Ganz anders der Rodeo Club hinterm ehemaligen Postfuhramt an der Oranienburger Straße in Mitte. In den opulenten Räumen wollen die Gäste durchaus auch tanzen, auf das kulinarische Programm aber ebenso wenig verzichten. Für die Menüs ab 20 Uhr müssen sich die Gäste per SMS vorab anmelden. Später, ab halb drei, wird ihnen ein Nachtsnack serviert. Erschöpfte Tänzer können sich etwa zwischendurch mit Chili con Carne stärken, kostenlos und soviel der Magen verträgt.
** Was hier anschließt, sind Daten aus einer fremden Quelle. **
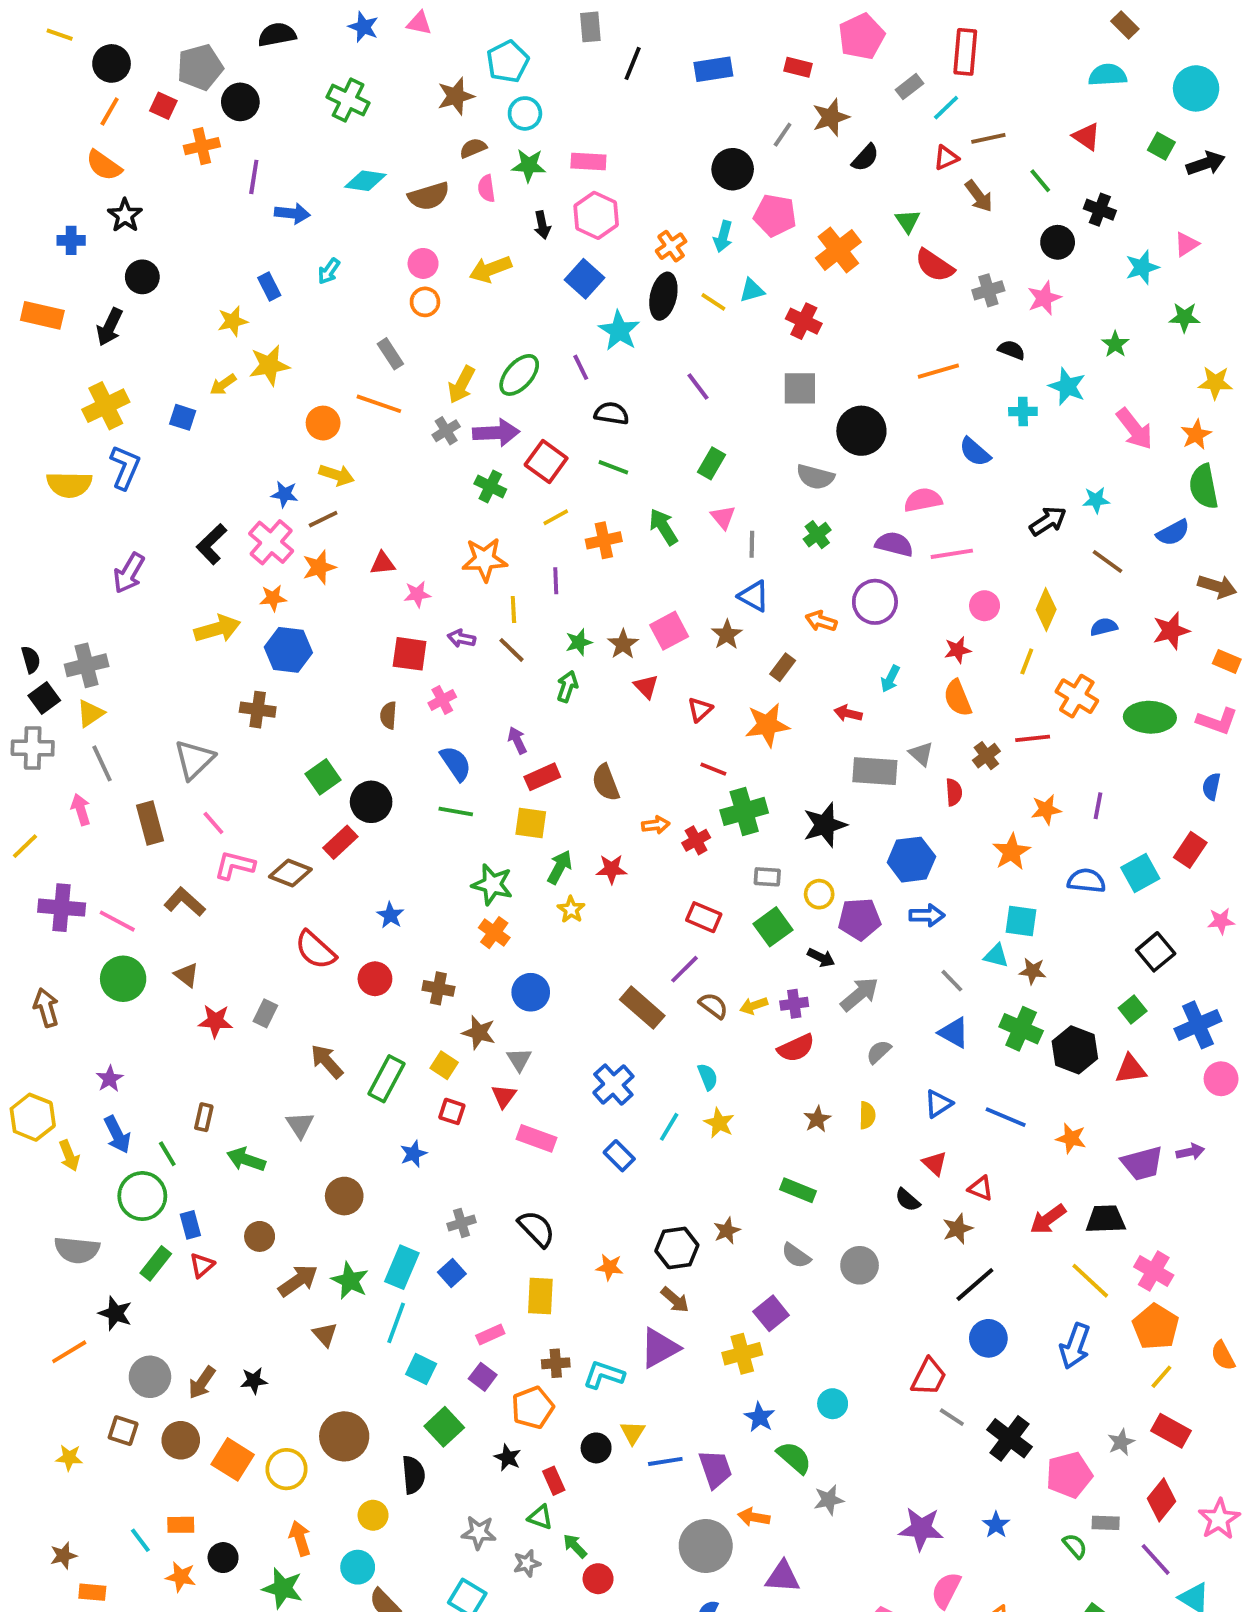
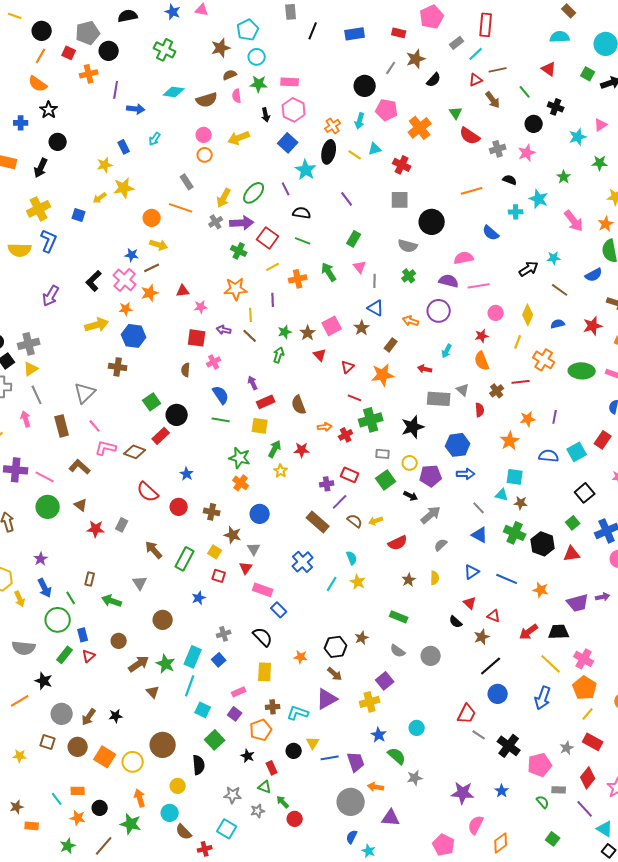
purple cross: (794, 1004) -> (327, 484), moved
blue rectangle: (619, 1156) -> (279, 610), moved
Ein gastronomisches Nachtangebot ist im Sternradio vorerst nicht vorgesehen. Das neue Café, das am 1. Februar startet, soll täglich zwischen 9 und 20 Uhr geöffnet sein. „Wir wollen das erst mal langsam angehen“, sagt Karin Mertin. Für ein Rundumprogramm sei der Club zu klein. Dafür werden die Besucher im Sommer tagsüber auch draußen sitzen können – abgeschirmt hinter der alten, zum Sichtschutz umfunktionierten Wabenfassade des Kaufhofs.